**Problem to work on**
Where does the string "lines" appear in the records? Copy every line that contains it.

-------- Source material

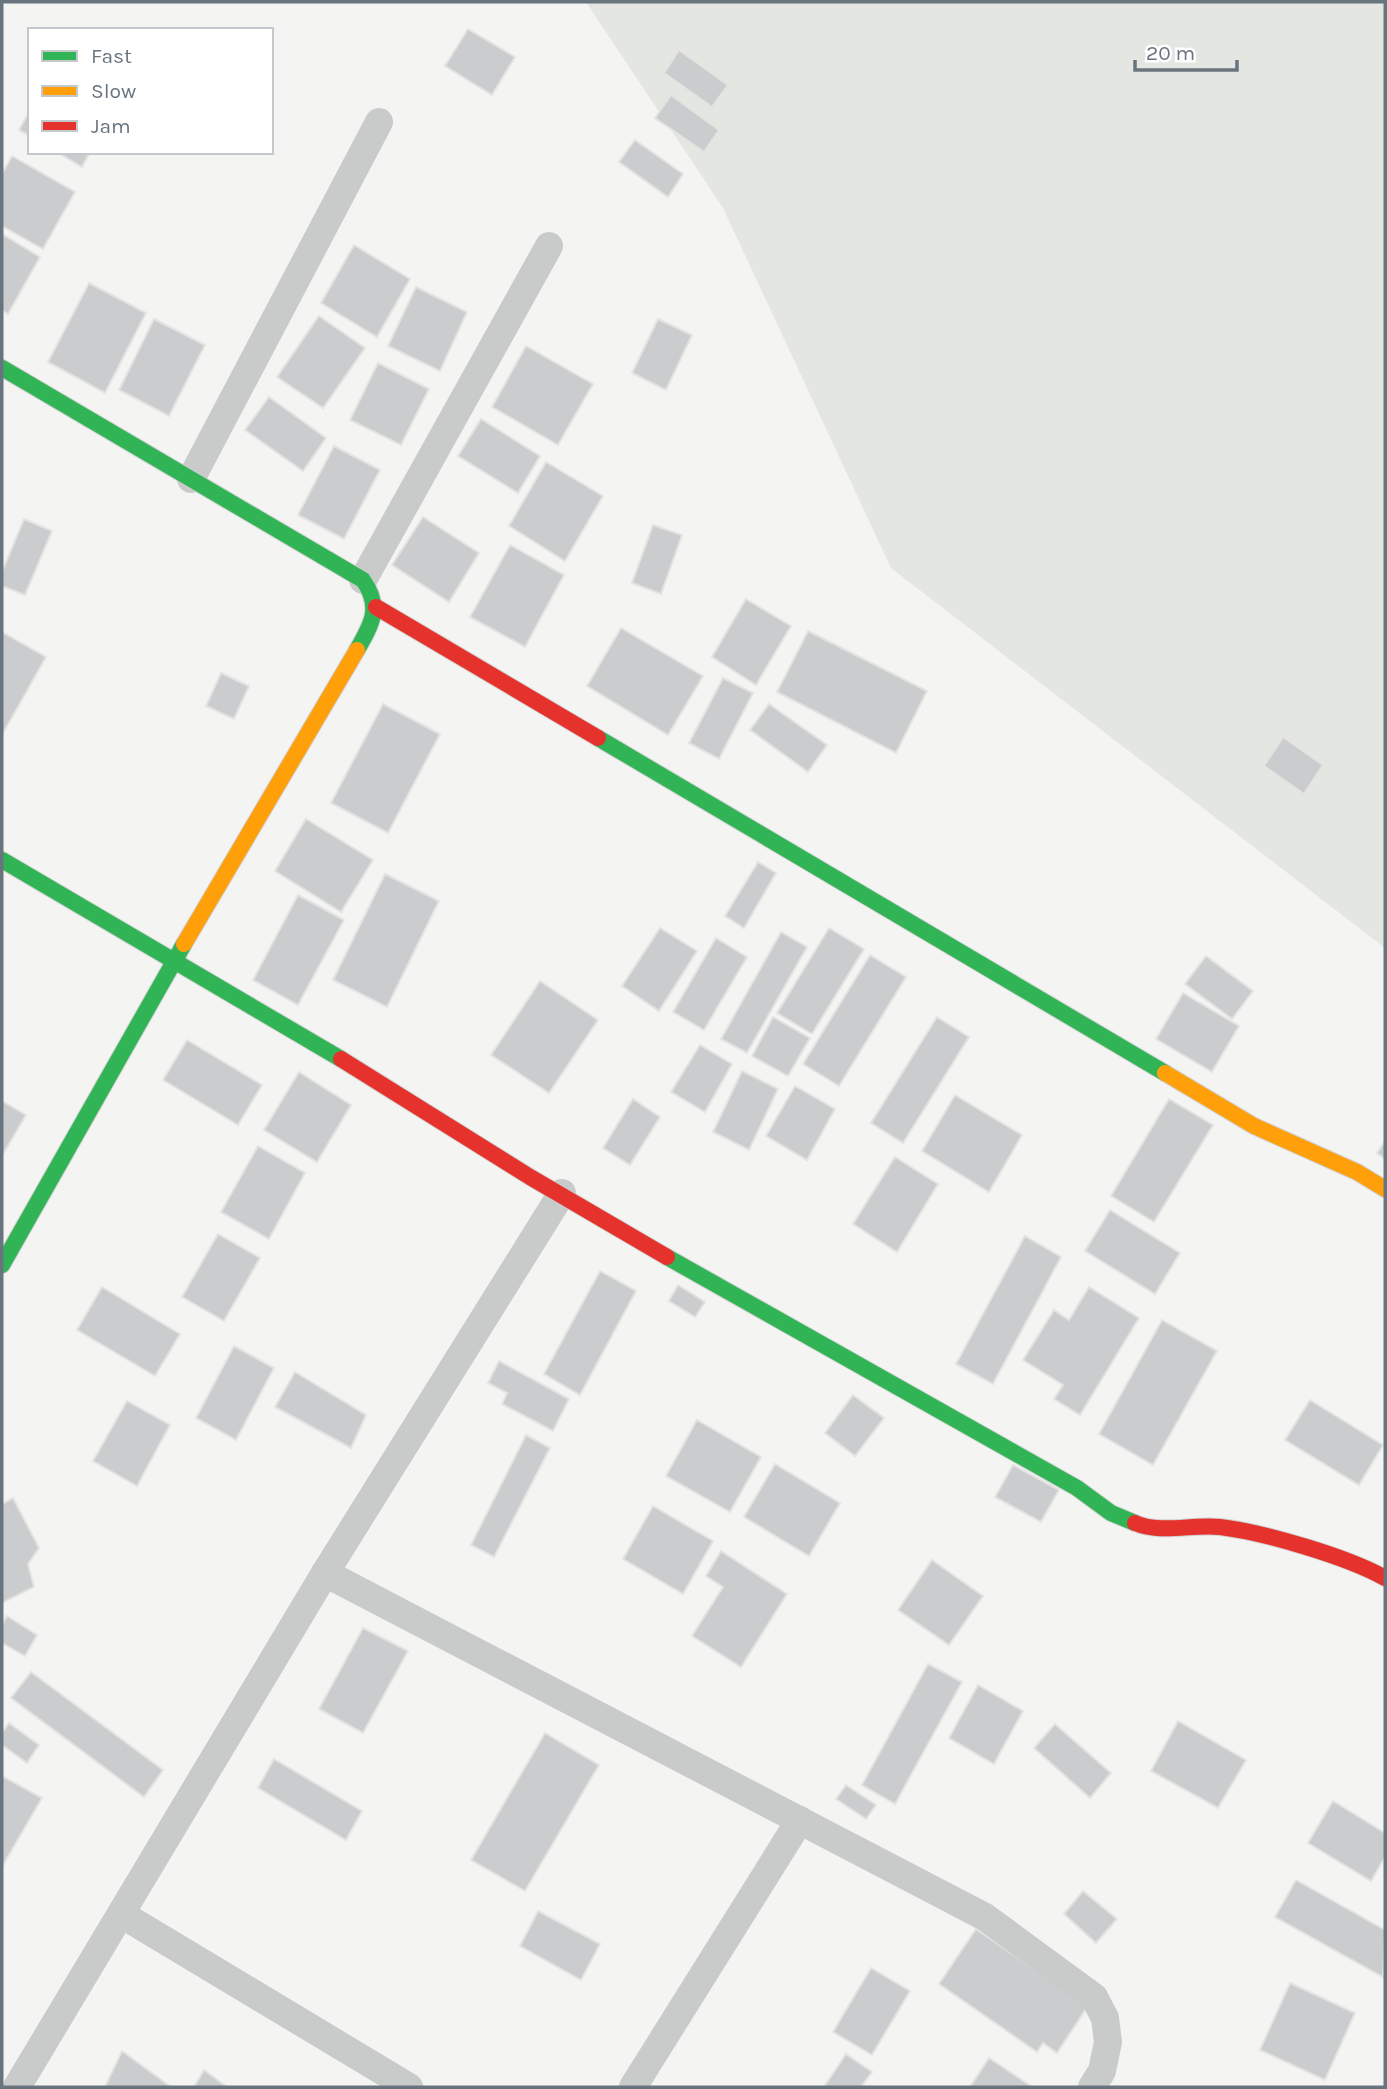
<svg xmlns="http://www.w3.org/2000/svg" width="1387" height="2089" viewBox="0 0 1387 2089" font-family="Karla,sans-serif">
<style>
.green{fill:#e4e6e1}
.building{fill:#cbcccd;stroke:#e3e3e2;stroke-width:2}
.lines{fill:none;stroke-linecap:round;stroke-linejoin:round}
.fast-casing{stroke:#d1d1d1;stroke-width:18}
.slow-casing{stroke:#d1d1d1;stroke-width:18}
.jam-casing{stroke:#d1d1d1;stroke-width:18}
.street{stroke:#c9caca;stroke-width:28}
.fast{stroke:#30b455;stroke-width:16}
.slow{stroke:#ff9f0a;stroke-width:16}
.jam{stroke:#e5322d;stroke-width:16}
</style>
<rect width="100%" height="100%" fill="#f4f4f3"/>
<path class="green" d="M586 2H1385V948L891 568 723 208Z"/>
<g class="building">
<path d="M468 29 515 57 492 95 445 66Z"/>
<path d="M679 50 728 85 712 107 664 73Z"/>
<path d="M671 95 719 130 704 152 655 118Z"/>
<path d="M30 110V136L19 130Z"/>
<path d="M635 140 683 174 668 197 619 162Z"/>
<path d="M57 152H90L82 167Z"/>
<path d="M12 156 75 192 43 249 2 226V174Z"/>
<path d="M2 234 40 257 8 314 2 310Z"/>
<path d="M354 245 410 279 377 337 321 303Z"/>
<path d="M89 283 146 313 105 393 48 362Z"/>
<path d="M416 287 467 312 440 371 388 346Z"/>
<path d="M319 316 365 348 323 408 277 377Z"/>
<path d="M154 319 205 345 169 416 119 390Z"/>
<path d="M658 319 692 335 666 390 632 373Z"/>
<path d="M526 346 593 384 558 445 492 407Z"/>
<path d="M378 363 429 389 401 445 350 420Z"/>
<path d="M269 397 326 438 303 471 245 430Z"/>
<path d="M481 419 540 456 518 493 458 456Z"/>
<path d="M334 446 380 470 344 539 298 515Z"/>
<path d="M546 462 603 496 565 561 509 526Z"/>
<path d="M423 517 479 553 449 602 392 565Z"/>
<path d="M24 519 52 531 25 595 2 586V572Z"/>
<path d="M653 525 682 535 661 594 632 583Z"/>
<path d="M510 545 564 575 525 647 470 617Z"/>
<path d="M746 599 791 626 756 685 712 657Z"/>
<path d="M621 628 703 676 668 735 587 686Z"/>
<path d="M808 631 927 691 896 753 777 692Z"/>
<path d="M2 632 46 657 2 735Z"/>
<path d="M221 673 249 686 234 719 206 706Z"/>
<path d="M723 678 753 693 719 759 689 743Z"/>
<path d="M383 704 440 734 388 833 331 803Z"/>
<path d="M769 704 827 745 808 772 750 730Z"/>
<path d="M1283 737 1323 765 1304 794 1264 766Z"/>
<path d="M306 819 373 860 341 912 275 871Z"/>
<path d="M758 862 776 873 744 928 725 916Z"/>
<path d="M385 874 439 901 387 1007 333 980Z"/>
<path d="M298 895 344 920 298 1005 253 980Z"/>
<path d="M660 928 697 951 659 1011 622 986Z"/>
<path d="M829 928 864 949 812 1034 777 1013Z"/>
<path d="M781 932 807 947 747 1053 721 1039Z"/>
<path d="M716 938 747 957 704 1030 673 1012Z"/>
<path d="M870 955 906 977 839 1086 803 1064Z"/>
<path d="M1206 956 1253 991 1232 1019 1185 984Z"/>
<path d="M540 981 598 1020 549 1093 491 1055Z"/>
<path d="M1183 993 1239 1026 1212 1072 1156 1039Z"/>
<path d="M773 1017 810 1038 788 1076 752 1056Z"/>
<path d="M937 1017 969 1037 903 1143 871 1123Z"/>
<path d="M187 1040 262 1085 238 1125 163 1080Z"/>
<path d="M700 1045 732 1064 705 1112 671 1092Z"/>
<path d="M742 1071 778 1089 749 1150 713 1132Z"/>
<path d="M299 1072 351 1105 317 1162 264 1130Z"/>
<path d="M795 1086 835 1109 807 1160 766 1136Z"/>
<path d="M955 1095 1022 1135 989 1192 922 1151Z"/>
<path d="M633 1099 660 1117 630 1165 603 1148Z"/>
<path d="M1169 1099 1213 1125 1154 1222 1111 1196Z"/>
<path d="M2 1101 26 1115 2 1156Z"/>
<path d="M1385 1141V1159L1377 1153Z"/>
<path d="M258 1146 305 1173 269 1239 221 1212Z"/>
<path d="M895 1157 938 1184 897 1252 853 1224Z"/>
<path d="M1110 1210 1180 1253 1155 1294 1085 1251Z"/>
<path d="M218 1234 260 1258 224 1321 182 1297Z"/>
<path d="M1025 1236 1061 1257 993 1384 956 1364Z"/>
<path d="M600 1271 636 1291 580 1395 544 1374Z"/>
<path d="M678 1285 705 1302 695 1317 669 1301Z"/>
<path d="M102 1287 180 1334 155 1376 77 1330Z"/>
<path d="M1089 1287 1139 1318 1080 1415 1054 1399 1063 1385 1023 1360 1054 1310 1069 1320Z"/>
<path d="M1162 1320 1217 1351 1153 1465 1099 1434Z"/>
<path d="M234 1346 274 1368 236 1440 196 1418Z"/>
<path d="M499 1361 569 1399 553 1431 502 1404 507 1393 488 1383Z"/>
<path d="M295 1372 366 1415 351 1448 275 1407Z"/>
<path d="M853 1395 884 1418 855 1456 825 1433Z"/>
<path d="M1310 1400 1383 1445 1359 1485 1285 1440Z"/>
<path d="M127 1401 170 1425 137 1486 93 1461Z"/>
<path d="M697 1420 761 1457 730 1512 666 1476Z"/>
<path d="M526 1435 550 1448 494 1557 471 1545Z"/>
<path d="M775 1464 840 1503 809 1556 744 1517Z"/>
<path d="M1013 1465 1059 1490 1041 1522 995 1497Z"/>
<path d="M13 1498 39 1548 28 1564 34 1587 2 1603V1504Z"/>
<path d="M653 1506 713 1541 683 1594 623 1559Z"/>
<path d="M721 1551 787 1594 741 1667 692 1636 723 1587 706 1576Z"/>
<path d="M932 1560 983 1596 949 1645 898 1610Z"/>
<path d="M7 1616 37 1635 25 1656 2 1643V1625Z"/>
<path d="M363 1628 408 1651 363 1733 319 1709Z"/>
<path d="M928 1664 962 1682 895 1804 862 1785Z"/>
<path d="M31 1672 163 1770 144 1797 11 1698Z"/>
<path d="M978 1685 1023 1711 994 1764 949 1738Z"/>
<path d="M1178 1721 1246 1760 1218 1808 1151 1771Z"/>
<path d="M9 1723 39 1745 27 1763 2 1745V1733Z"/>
<path d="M1055 1724 1111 1773 1090 1798 1034 1748Z"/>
<path d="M545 1733 599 1765 525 1891 471 1860Z"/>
<path d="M274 1759 362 1811 346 1840 258 1788Z"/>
<path d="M2 1776 42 1798 3 1865 2 1864Z"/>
<path d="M846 1785 876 1805 866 1819 836 1799Z"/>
<path d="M1333 1801 1385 1833V1857L1371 1881 1308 1843Z"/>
<path d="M1296 1880 1385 1930 1383 1977 1275 1917Z"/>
<path d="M1083 1891 1117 1919 1096 1943 1064 1914Z"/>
<path d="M538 1911 600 1944 581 1980 520 1946Z"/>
<path d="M976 1929 1088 2006 1057 2053 1043 2043 1037 2052 939 1984Z"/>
<path d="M871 1968 910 1991 872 2055 833 2032Z"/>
<path d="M1290 1983 1355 2013 1325 2080 1260 2050Z"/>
<path d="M122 2051 171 2087H105Z"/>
<path d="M846 2054 872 2072 861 2087H824Z"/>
<path d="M989 2058 1031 2086 1030 2087H970Z"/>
<path d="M204 2070 227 2087H194Z"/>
</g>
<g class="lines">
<defs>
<g id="fast">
<path d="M2 368 363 580C382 607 372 624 357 650"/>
<path d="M598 738 1165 1073"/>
<path d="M2 860 341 1059"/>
<path d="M667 1257 1077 1488 1111 1513 1135 1523"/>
<path d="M2 1265 184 944"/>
</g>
<g id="slow">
<path d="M184 944 357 650"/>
<path d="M1165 1073 1254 1126 1357 1172 1385 1189"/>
</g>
<g id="jam">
<path d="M376 607 598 738"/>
<path d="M341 1059 530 1177 667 1257"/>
<path d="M1135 1523C1161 1534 1192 1524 1220 1527 1263 1532 1348 1557 1385 1578"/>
</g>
</defs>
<use href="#fast" class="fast-casing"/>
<use href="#slow" class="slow-casing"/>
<use href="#jam" class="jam-casing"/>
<g class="street">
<path d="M191 479 379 122"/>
<path d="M363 580 549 246"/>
<path d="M325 1573 985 1917 1094 1997 1105 2018 1108 2042 1102 2071 1092 2087"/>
<path d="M121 1914 409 2087"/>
<path d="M17 2087 325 1573 562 1193"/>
<path d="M633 2087 800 1820"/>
</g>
<use href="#fast" class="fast"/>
<use href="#slow" class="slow"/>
<use href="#jam" class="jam"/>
</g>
<rect width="1387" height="2089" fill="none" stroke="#68757f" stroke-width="7"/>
<rect x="28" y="28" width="245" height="126" fill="#ffffff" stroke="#c3c8cc" stroke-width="2"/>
<rect x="42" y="51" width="35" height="10" fill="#30b455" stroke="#c3c8cc" stroke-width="2"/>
<text x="91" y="63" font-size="21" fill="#68757f">Fast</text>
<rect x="42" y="86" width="35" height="10" fill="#ff9f0a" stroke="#c3c8cc" stroke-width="2"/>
<text x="91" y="98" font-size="21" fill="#68757f">Slow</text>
<rect x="42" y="121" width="35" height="10" fill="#e5322d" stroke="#c3c8cc" stroke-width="2"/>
<text x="91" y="133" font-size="21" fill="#68757f">Jam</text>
<path d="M1135 60v10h102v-10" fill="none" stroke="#68757f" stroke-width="3.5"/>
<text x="1146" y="60" font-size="21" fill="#68757f" stroke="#ffffff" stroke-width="5" paint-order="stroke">20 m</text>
</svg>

----------------

**Expected answer**
.lines{fill:none;stroke-linecap:round;stroke-linejoin:round}
<g class="lines">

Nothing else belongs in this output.